As the exact cause of schizophrenia is not fully understood, current treatments focus on managing symptoms and helping with day-to-day life. Treatments include:

  • Antipsychotic medications: These can help reduce the intensity and frequency of positive symptoms, including paranoid delusions.
  • Psychosocial treatments: Treatments such as cognitive behavioral therapy (CBT), behavioral skills training, and cognitive remediation interventions may help address negative and cognitive symptoms, which do not improve with antipsychotic medication.

It can sometimes take time to find the right antipsychotic medication. Your doctor will help you find the right antipsychotic medication and treatment plan for you.

Antipsychotic medication may cause side effects so talk to your doctor if you experience any side effects due to your medication. You should not stop taking antipsychotic medication without talking to your doctor first.

There is growing evidence that interventions, such as cognitive behavioral therapy (CBT), that target factors that can make paranoid delusions worse, such as a negative family atmosphere, might also be able to improve this symptom.  

Certain factors can negatively impact your recovery. These include substance use disorders, such as illicit drug or alcohol dependence. For those affected, a plan which includes treatment for substance abuse disorder is important. 

If you or someone you love are at risk of self-harm or at risk of harming others you should get help right away. Call 911 for emergency services or go to the nearest emergency room. 


Experiencing paranoid delusions and living with schizophrenia can be very challenging and you may find it difficult to reach out for support. Those experiencing paranoid delusions may believe family members or friends are trying to hurt them and so find it difficult to trust others and maintain relationships.

Remember that with a comprehensive treatment plan, symptoms, including challenging ones such as paranoia, can be managed. 

Self-care can support your treatment plan and help reduce anxiety, depression, and fatigue. This can help you have a better quality of life and be more active and independent.

Self-care includes:

  • Eating a healthy diet
  • Exercising regularly
  • Getting enough sleep
  • Effectively dealing with minor illnesses and conditions

Supporting a Loved One

It can be difficult to know how to support a loved one with schizophrenia who experiences paranoid delusions. If your loved one is experiencing this symptom it may be scary or confusing and you may find it challenging to help them, especially if they believe that others are trying to harm them or are extremely withdrawn.

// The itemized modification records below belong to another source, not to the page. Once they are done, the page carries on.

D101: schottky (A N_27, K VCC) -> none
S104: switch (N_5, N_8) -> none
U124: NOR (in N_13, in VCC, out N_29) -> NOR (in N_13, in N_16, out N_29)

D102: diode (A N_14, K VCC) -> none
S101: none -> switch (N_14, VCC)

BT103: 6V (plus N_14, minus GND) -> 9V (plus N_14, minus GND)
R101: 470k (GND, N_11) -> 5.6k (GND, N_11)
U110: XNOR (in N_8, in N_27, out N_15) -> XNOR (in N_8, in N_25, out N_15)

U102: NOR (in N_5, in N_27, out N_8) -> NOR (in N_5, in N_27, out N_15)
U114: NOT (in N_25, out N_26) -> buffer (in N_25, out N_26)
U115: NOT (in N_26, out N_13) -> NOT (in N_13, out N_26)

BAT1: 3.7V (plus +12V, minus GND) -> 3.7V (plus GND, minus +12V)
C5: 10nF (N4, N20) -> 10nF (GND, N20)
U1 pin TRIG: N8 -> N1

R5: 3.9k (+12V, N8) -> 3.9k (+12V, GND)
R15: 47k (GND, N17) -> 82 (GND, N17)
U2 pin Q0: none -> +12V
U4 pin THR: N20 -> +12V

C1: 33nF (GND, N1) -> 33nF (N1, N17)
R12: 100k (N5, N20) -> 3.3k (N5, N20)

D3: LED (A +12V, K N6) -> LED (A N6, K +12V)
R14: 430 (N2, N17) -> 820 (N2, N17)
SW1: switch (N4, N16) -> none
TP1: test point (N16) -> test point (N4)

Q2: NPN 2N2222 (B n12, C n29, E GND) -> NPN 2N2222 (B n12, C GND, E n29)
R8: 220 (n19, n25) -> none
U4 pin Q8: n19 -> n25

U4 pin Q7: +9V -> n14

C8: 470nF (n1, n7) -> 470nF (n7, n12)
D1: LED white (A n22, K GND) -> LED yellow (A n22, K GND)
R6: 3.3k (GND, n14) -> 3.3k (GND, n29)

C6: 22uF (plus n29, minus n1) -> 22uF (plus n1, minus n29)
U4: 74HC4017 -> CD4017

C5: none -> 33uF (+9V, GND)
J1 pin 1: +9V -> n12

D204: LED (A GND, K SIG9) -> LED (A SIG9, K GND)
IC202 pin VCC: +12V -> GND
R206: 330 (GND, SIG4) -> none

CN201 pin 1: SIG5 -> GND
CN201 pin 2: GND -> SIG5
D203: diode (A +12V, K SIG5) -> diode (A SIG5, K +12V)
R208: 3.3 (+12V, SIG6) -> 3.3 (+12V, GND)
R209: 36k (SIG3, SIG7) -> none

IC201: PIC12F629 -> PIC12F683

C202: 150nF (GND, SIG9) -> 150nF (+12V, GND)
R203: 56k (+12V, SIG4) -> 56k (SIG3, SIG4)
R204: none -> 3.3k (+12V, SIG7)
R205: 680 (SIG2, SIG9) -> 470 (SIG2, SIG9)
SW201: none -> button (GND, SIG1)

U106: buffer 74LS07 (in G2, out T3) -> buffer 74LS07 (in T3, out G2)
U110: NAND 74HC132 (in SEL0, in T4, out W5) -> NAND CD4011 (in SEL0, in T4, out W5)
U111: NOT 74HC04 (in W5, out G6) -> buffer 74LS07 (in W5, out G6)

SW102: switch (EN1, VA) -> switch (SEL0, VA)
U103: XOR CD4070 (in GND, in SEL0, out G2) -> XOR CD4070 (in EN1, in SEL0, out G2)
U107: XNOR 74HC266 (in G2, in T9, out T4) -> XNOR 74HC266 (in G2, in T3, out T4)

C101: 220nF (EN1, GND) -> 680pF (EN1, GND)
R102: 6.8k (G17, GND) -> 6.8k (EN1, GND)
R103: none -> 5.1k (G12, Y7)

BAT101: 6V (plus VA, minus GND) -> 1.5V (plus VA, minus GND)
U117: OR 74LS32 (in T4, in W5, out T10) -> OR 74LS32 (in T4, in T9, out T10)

It is important to understand that schizophrenia is a biological illness and that a long-term treatment plan is essential to a successful recovery. Be aware that paranoid delusions will seem very real to those experiencing them. 

You can support your loved one by encouraging them to stay in treatment, which should help them to manage their symptoms and recover sufficiently to lead a happy and healthy life. 

Educational programs and support groups can help you understand positive symptoms such as paranoia. These programs can increase your ability to cope with your loved one's illness and strengthen your capacity to help them effectively.

The National Institute of Mental Health has information on family-based services.